By: Carla Thomaz

20th February 2009Automotive manufacturer 
 Ford Motor Company has 
 launched an aggressive plan to bring pure battery-electric vehicles, next-generation 
hybrids and a plug-in hybrid to the market quickly and more affordably within the next four years. This is part of Ford’s pursuit for greater fuel economy, lower carbon dioxide (CO2) emissions and sustainability while tackling climate change and 
energy security.

Ford executive chairperson Bill Ford says: “I think that is where society would like to see the entire industry go, and Ford is going to lead that charge.” The company has over 100 patent 
applications in progress, two full hybrid vehicles, which are on the market, and three more on the way. The company has been conducting fuel cell research for more than ten years.

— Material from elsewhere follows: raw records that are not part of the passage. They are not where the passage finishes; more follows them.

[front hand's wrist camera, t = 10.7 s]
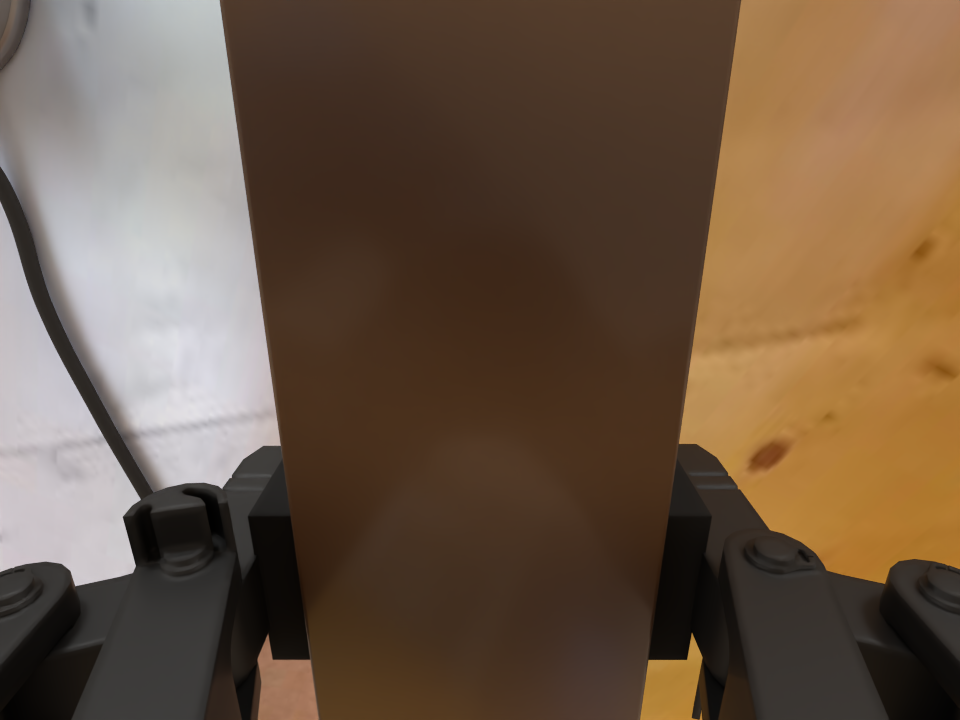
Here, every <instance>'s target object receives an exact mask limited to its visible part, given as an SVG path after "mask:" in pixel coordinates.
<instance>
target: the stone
mask: <svg viewBox="0 0 960 720" xmlns="http://www.w3.org/2000/svg"><path fill="white" fill-rule="evenodd" d="M258 664H259V669H260V676H261V682H262V683H261V692H260V702H259V712H258V720H319V719H318V712H317V705H316V697H315V690H314V683H313V676H312V668H311V661H310V660H273V659H272V653H271V647H270V642H269V636H268V635H267V638H266V640H265V642H264V645H263V647H262V650H261V652H260V654H259V657H258Z"/></svg>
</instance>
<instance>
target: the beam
mask: <svg viewBox="0 0 960 720" xmlns="http://www.w3.org/2000/svg"><path fill="white" fill-rule="evenodd" d="M740 4H741V0H220V6H221V13H222V20H223V28H224V35H225V42H226V49H227V57H228V64H229V71H230V79H231V86H232V93H233V100H234V108H235V115H236V122H237V130H238V137H239V144H240V151H241V159H242V166H243V173H244V181H245V188H246V195H247V202H248V210H249V217H250V224H251V231H252V239H253V246H254V253H255V261H256V268H257V275H258V282H259V290H260V297H261V304H262V312H263V319H264V326H265V333H266V341H267V348H268V355H269V363H270V370H271V377H272V384H273V392H274V399H275V406H276V414H277V421H278V428H279V435H280V443H281V450H282V457H283V464H284V472H285V479H286V486H287V494H288V501H289V508H290V515H291V523H292V530H293V537H294V545H295V552H296V559H297V566H298V574H299V581H300V588H301V596H302V603H303V610H304V617H305V625H306V632H307V639H308V646H309V654H310V661H311V668H312V676H313V683H314V690H315V697H316V705H317V712H318V719H319V720H640V716H641V708H642V701H643V694H644V687H645V680H646V673H647V666H648V659H649V652H650V644H651V637H652V630H653V623H654V616H655V609H656V602H657V595H658V588H659V580H660V573H661V566H662V559H663V552H664V545H665V538H666V531H667V524H668V516H669V509H670V502H671V495H672V488H673V481H674V474H675V467H676V460H677V452H678V445H679V438H680V431H681V424H682V417H683V410H684V403H685V396H686V388H687V381H688V374H689V367H690V360H691V353H692V346H693V339H694V332H695V324H696V317H697V310H698V303H699V296H700V289H701V282H702V275H703V268H704V260H705V253H706V246H707V239H708V232H709V225H710V218H711V211H712V204H713V196H714V189H715V182H716V175H717V168H718V161H719V154H720V147H721V140H722V132H723V125H724V118H725V111H726V104H727V97H728V90H729V83H730V76H731V68H732V61H733V54H734V47H735V40H736V33H737V26H738V19H739V12H740Z"/></svg>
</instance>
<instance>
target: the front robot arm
mask: <svg viewBox="0 0 960 720" xmlns="http://www.w3.org/2000/svg"><path fill="white" fill-rule="evenodd" d="M29 8H30V0H0V70H1V69H2V68H3V67H4V66H5V65H6V63H7V62H8V61H9V60H10V58H11V57H12V55H13V54H14V53H15V51H16V49H17V47H18V45H19V43H20V41H21V39H22V36H23V34H24V31H25V27H26V24H27V20H28V14H29ZM0 202H1V204H2V206H3V209H4V211H5V213H6V216H7V218H8V221H9V224H10V226H11V229H12V232H13V235H14V239H15V242H16V245H17V249H18V252H19V256H20V259H21V263H22V266H23V270H24V273H25V277H26V280H27V283H28V286H29V289H30V292H31V294H32V297H33V300H34V302H35V305H36V307H37V310H38V312H39V314H40V317H41V319H42V321H43V323H44V325H45V328H46V330H47V332H48V334H49V336H50V338H51V340H52V342H53V344H54V346H55V348H56V350H57V352H58V354H59V356H60V358H61V360H62V362H63V364H64V365H65V367H66V369H67V371H68V373H69V375H70V376H71V378H72V380H73V382H74V384H75V385H76V387H77V389H78V391H79V393H80V394H81V396H82V398H83V400H84V402H85V403H86V405H87V407H88V409H89V411H90V413H91V414H92V416H93V418H94V420H95V422H96V423H97V425H98V427H99V429H100V430H101V432H102V434H103V436H104V437H105V439H106V441H107V443H108V444H109V446H110V448H111V450H112V451H113V453H114V455H115V456H116V458H117V460H118V461H119V463H120V465H121V467H122V468H123V470H124V472H125V473H126V475H127V477H128V478H129V480H130V482H131V483H132V485H133V487H134V488H135V490H136V492H137V493H138V495H139V497H140V498H141V500H140V501H139V502H137V503H136V504H134V505H133V506H132V507H131V508H130V509H129V510H128V512H127V513H126V514H125V515H124V516H123V519H124V523H125V527H126V530H127V534H128V538H129V542H130V545H131V549H132V553H133V556H134V560H135V564H136V568H135V570H134V572H133V573H132V574H128V575H125V576H121V577H117V578H112V579H108V580H103V581H99V582H94V583H89V584H85V585H80V586H75V584H74V581H73V578H72V575H71V572H70V570H68V569H67V568H66V567H65V566H63V565H62V564H58V563H51V562H40V563H32V564H25V565H21V566H17V567H15V568H10V569H8V570H5V571H2V572H0V720H258V712H259V702H260V692H261V683H262V682H261V676H260V669H259V664H258V657H259V654H260V652H261V650H262V647H263V645H264V642H265V640H266V638H267V635H268V636H269V642H270V647H271V653H272V659H273V660H310V654H309V646H308V639H307V632H306V625H305V617H304V610H303V603H302V596H301V588H300V581H299V574H298V566H297V559H296V552H295V545H294V537H293V530H292V523H291V515H290V508H289V501H288V494H287V486H286V479H285V472H284V464H283V457H282V450H281V446H263V447H261V448H260V449H258V450H257V451H255V452H254V453H252V454H251V455H249V456H248V457H246V458H245V459H243V461H242V462H241V464H240V465H239V466H238V468H237V469H236V470H235V472H234V473H233V474H232V478H230V479H229V480H228V481H227V483H226V484H225V485H224V487H223V490H222V489H221V488H220V487H218V486H215V485H211V484H207V483H186V484H181V485H177V486H172V487H168V488H165V489H162V490H160V491H158V492H155V493H153V491H152V490H151V488H150V486H149V484H148V483H147V481H146V479H145V478H144V476H143V474H142V472H141V471H140V469H139V467H138V466H137V464H136V462H135V460H134V459H133V457H132V455H131V454H130V452H129V450H128V448H127V447H126V445H125V443H124V441H123V440H122V438H121V436H120V434H119V433H118V431H117V429H116V427H115V425H114V424H113V422H112V420H111V418H110V416H109V415H108V413H107V411H106V409H105V407H104V405H103V403H102V402H101V400H100V398H99V396H98V394H97V392H96V390H95V389H94V387H93V385H92V383H91V381H90V379H89V378H88V376H87V374H86V372H85V370H84V368H83V366H82V365H81V363H80V361H79V359H78V357H77V355H76V353H75V351H74V349H73V347H72V345H71V343H70V341H69V339H68V337H67V335H66V333H65V331H64V329H63V327H62V324H61V322H60V320H59V318H58V315H57V313H56V311H55V308H54V306H53V303H52V301H51V298H50V296H49V293H48V290H47V287H46V284H45V281H44V278H43V275H42V271H41V268H40V264H39V261H38V257H37V253H36V250H35V246H34V242H33V239H32V236H31V232H30V229H29V226H28V223H27V220H26V218H25V215H24V212H23V210H22V207H21V205H20V203H19V200H18V198H17V196H16V194H15V192H14V190H13V188H12V186H11V184H10V182H9V180H8V178H7V177H6V175H5V173H4V172H3V170H2V169H1V167H0ZM737 487H738V486H737V485H736V483H735V482H734V481H733V479H732V478H731V477H730V476H728V472H727V471H726V470H725V468H724V467H723V466H722V464H721V463H720V462H719V460H718V459H717V458H716V457H715V456H713V455H712V454H710V453H709V452H707V451H706V450H704V449H703V448H701V447H700V446H698V445H697V444H679V445H678V452H677V460H676V467H675V474H674V481H673V488H672V495H671V502H670V509H669V516H668V524H667V531H666V538H665V545H664V552H663V559H662V566H661V573H660V580H659V588H658V595H657V602H656V609H655V616H654V623H653V630H652V637H651V644H650V652H649V659H648V660H687V657H688V651H689V645H690V640H691V634H692V633H693V636H694V638H695V640H696V643H697V645H698V647H699V650H700V652H701V654H702V657H703V659H702V664H701V669H700V675H699V680H698V685H697V691H696V696H695V701H694V707H693V714H692V718H694V719H698V720H700V714H701V710H702V720H960V569H957V568H955V567H952V566H947V565H946V564H942V563H938V562H933V561H925V560H918V559H912V560H905V561H899V562H898V563H896V564H895V565H894V566H892V567H891V568H890V570H889V574H888V577H887V580H886V583H885V584H883V583H878V582H873V581H868V580H864V579H859V578H854V577H850V576H845V575H840V574H837V573H833V572H830V571H826V569H825V566H824V565H823V563H822V562H821V560H820V559H819V558H818V556H817V555H816V553H814V552H813V551H812V550H811V549H809V548H808V547H807V546H805V545H804V544H803V543H801V542H800V541H797V540H795V539H793V538H791V537H789V536H787V535H785V534H782V533H778V532H774V531H770V530H769V528H768V527H767V526H766V524H765V523H764V522H763V520H762V519H761V517H760V516H759V515H758V513H757V512H756V511H755V509H754V508H753V507H752V505H751V504H750V502H749V501H748V500H747V498H746V497H745V496H744V494H743V493H742V492H741V490H740V489H738V488H737Z"/></svg>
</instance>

Since 1996, Ford has sold more than 1,6-million vehicles that run on ethanol, a renewable fuel made from corn or other starch feedstock. Ford has designed 
flexible fuel vehicles that can run on E85, a blend of 85% ethanol and 15% petrol, regular petrol or a combination of the two.

The company has developed the first sports hybrid sports utility vehicle with full hybrid technology. The vehicle can operate on the electric motor, the petrol engine or on both. Unlike other hybrid vehicles, full hybrids can run exclusively on electric mode during slower speeds and do not need to engage the internal combustion engine as long as there is enough power stored in the battery. The full hybrid technology emits 81% less emissions than regular vehicles.

The Focus FCV is one of the industry’s first hybridised fuel cell vehicles that combine the range and performance of hybrid technology with the overall environmental benefits of a fuel cell. The Ford Edge with the HySeries Drive is also the world’s first drivable fuel cell hybrid electric plug-in that combines an on-board hydrogen fuel cell generator with lithium-ion batteries that deliver zero emissions.

The plug-in hybrid is powered by a 336-V lithium-ion battery pack at all times. An on-board charger allows for the battery pack to be refreshed when a standard home outlet is avail-
able, making the concept a true plug-in hybrid. These new vehicles pave the way for additional applications in the future, using Ford’s high-volume global small car and midsize car platforms.

Ford’s plan calls for strategic partnering with key suppliers who will develop technologies, standards and cost efficiencies to commercialise electrified 
vehicles, according to the Ford vision. Ford is collaborating with a number of high-tech partners to accelerate the commercialisation of alternative-fuel-powered vehicles quickly and affordably.

Ford is working with global supplier of automotive systems Magna International to bring a new lithium-ion battery-powered small vehicle to the North American market in 2011. The company is also road-testing a fleet of Ford Escape hybrid plug-ins with electric utility Southern California Edison and the 
research and development institute, the Electric Power Research Institute.

Ford has also entered into a four-way ecopartnership in China, expanding its global expertise in electric-powered vehicles. Ford and Chinese auto-
maker Changan Auto Group and the cities of Chongqing, in China, and Denver, are exploring ways to develop projects to help 
further energy security and promote economic and environmental sustainability through the development of electrified vehicle technologies, green city planning, efficient urban transportation and grid integration.

In the UK, Ford is collaborating with manufacturer of battery-powered vehicles Tanfield to offer battery-electric versions of the Ford Transit and Transit Connect commercial vehicles for fleet customers in the UK and European markets.